1 long French baguette (soft)
1 block of firm tofu
1/2 cup AP flour
Ponzu seasoning or Braggs
1 small fresh daikon radish
2 large carrots
Rice wine vinegar
1/8 cup sugar
2 tablespoons Sriracha hot sauce
1/2 cup vegan mayo
1 English cucumber (sliced)
Cilantro
Scallions
Using a vegetable peeler, shave long ribbons from the daikon and carrot. Place into a container and add sugar and enough water and rice vinegar in equal parts to cover. Seal and place into the fridge until ready to use. Drain and dry tofu. Cut into eight equal slices. Dredge in flour and pan-fry it in a little olive oil or sesame oil. Once it is browned, add a few tablespoons of ponzu. Mix mayo and sriracha together and set aside.

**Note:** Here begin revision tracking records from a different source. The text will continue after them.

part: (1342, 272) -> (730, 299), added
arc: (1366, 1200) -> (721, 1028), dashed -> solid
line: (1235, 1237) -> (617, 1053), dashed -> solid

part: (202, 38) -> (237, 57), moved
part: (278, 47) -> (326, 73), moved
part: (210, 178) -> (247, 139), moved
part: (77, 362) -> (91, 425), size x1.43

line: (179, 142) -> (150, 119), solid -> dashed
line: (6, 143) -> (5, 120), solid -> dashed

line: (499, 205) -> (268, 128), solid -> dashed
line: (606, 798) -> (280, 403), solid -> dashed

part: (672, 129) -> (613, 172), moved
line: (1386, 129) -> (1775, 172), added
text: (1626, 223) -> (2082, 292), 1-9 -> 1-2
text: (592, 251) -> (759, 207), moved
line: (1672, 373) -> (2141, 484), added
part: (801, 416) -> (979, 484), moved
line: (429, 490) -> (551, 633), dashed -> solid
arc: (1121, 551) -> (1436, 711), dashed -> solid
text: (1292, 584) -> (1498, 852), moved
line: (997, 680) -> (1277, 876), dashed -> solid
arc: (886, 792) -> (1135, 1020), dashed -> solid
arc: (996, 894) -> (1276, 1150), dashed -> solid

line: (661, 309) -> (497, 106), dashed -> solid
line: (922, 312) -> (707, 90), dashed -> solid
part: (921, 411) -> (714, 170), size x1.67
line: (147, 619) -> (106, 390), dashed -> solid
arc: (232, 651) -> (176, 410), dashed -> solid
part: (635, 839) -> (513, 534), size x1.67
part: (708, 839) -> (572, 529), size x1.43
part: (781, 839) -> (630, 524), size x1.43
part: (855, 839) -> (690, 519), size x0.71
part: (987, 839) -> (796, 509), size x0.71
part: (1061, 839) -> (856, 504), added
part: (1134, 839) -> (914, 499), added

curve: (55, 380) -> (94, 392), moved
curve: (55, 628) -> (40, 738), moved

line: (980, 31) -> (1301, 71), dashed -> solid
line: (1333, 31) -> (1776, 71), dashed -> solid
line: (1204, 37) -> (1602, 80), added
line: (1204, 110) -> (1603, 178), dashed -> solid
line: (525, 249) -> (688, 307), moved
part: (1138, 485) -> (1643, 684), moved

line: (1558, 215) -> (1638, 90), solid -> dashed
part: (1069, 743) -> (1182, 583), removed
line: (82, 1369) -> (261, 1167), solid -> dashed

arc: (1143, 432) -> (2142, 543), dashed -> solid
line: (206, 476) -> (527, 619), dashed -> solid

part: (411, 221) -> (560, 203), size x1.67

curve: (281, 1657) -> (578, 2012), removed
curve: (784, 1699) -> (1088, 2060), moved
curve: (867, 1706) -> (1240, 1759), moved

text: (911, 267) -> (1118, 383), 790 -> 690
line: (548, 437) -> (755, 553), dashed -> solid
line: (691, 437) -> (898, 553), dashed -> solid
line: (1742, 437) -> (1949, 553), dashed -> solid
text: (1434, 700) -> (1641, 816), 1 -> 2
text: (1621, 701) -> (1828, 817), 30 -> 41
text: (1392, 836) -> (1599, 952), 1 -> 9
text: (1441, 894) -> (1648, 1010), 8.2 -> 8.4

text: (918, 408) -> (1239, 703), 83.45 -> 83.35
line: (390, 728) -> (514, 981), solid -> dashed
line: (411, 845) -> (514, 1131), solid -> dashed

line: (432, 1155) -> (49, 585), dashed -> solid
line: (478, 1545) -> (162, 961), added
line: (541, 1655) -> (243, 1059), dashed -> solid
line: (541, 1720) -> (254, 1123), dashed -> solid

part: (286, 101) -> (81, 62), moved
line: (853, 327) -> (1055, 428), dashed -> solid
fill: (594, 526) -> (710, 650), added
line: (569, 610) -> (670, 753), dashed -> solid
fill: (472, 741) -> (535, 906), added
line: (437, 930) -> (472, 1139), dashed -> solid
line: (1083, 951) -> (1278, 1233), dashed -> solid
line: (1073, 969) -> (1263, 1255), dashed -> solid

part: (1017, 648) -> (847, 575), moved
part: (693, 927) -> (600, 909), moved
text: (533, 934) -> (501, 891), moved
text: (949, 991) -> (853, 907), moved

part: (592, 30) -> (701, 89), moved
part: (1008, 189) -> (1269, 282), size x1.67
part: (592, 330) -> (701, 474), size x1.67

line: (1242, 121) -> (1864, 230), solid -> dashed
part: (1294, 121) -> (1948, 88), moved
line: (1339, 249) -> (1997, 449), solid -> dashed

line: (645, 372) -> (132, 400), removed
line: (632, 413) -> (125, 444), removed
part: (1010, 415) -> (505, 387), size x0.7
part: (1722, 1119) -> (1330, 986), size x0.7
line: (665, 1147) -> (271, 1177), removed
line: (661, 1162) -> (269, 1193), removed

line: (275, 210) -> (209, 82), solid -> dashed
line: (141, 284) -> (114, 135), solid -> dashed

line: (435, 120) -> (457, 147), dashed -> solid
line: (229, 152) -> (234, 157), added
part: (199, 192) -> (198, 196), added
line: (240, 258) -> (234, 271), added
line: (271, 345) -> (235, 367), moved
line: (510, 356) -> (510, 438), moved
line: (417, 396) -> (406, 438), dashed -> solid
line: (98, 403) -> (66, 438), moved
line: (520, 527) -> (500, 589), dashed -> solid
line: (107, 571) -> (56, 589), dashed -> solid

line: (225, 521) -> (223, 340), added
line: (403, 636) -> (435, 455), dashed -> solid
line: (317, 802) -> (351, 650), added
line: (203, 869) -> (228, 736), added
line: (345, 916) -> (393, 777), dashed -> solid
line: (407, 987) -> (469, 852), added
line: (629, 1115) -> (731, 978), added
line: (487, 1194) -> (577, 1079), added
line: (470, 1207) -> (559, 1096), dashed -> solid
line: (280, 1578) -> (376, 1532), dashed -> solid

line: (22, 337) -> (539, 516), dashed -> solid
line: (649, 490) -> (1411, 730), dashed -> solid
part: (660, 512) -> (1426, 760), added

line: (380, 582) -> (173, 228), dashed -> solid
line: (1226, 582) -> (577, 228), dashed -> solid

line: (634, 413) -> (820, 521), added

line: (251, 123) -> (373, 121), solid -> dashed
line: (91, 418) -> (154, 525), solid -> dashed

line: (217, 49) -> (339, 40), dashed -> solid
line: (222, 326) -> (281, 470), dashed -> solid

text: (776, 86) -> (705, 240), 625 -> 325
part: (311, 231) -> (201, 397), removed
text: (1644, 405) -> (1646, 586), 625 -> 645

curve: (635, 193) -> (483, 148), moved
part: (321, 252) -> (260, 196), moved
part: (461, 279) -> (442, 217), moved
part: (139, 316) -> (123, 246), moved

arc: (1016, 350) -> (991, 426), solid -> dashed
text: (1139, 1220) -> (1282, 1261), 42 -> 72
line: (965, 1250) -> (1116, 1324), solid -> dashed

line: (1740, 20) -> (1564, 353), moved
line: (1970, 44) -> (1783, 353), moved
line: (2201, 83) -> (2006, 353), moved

Now to assemble the sandwich: split the baguette but don’t cut it all the way through; it should look like a taco. Spread the mayo mixture on the top of the bun. Layer the cucumbers and tofu onto the bread. Drain the radish and carrot mixture and layer those on as well. Top that with cilantro and chopped scallions. Close the sandwich and slice into portions.
2 comments:
Looks super easy yet way flavorful, just how I like most of my dishes. Now I know what to do with leftover daikon (they're so big I never use the whole thing in one day) other than binging on raw slices!
There's an awesome vegan bhan mi sammich in the Veganomicon. But yours sounds great too! I love daikon and still haven't tried ponzu sauce. But I gotta get some!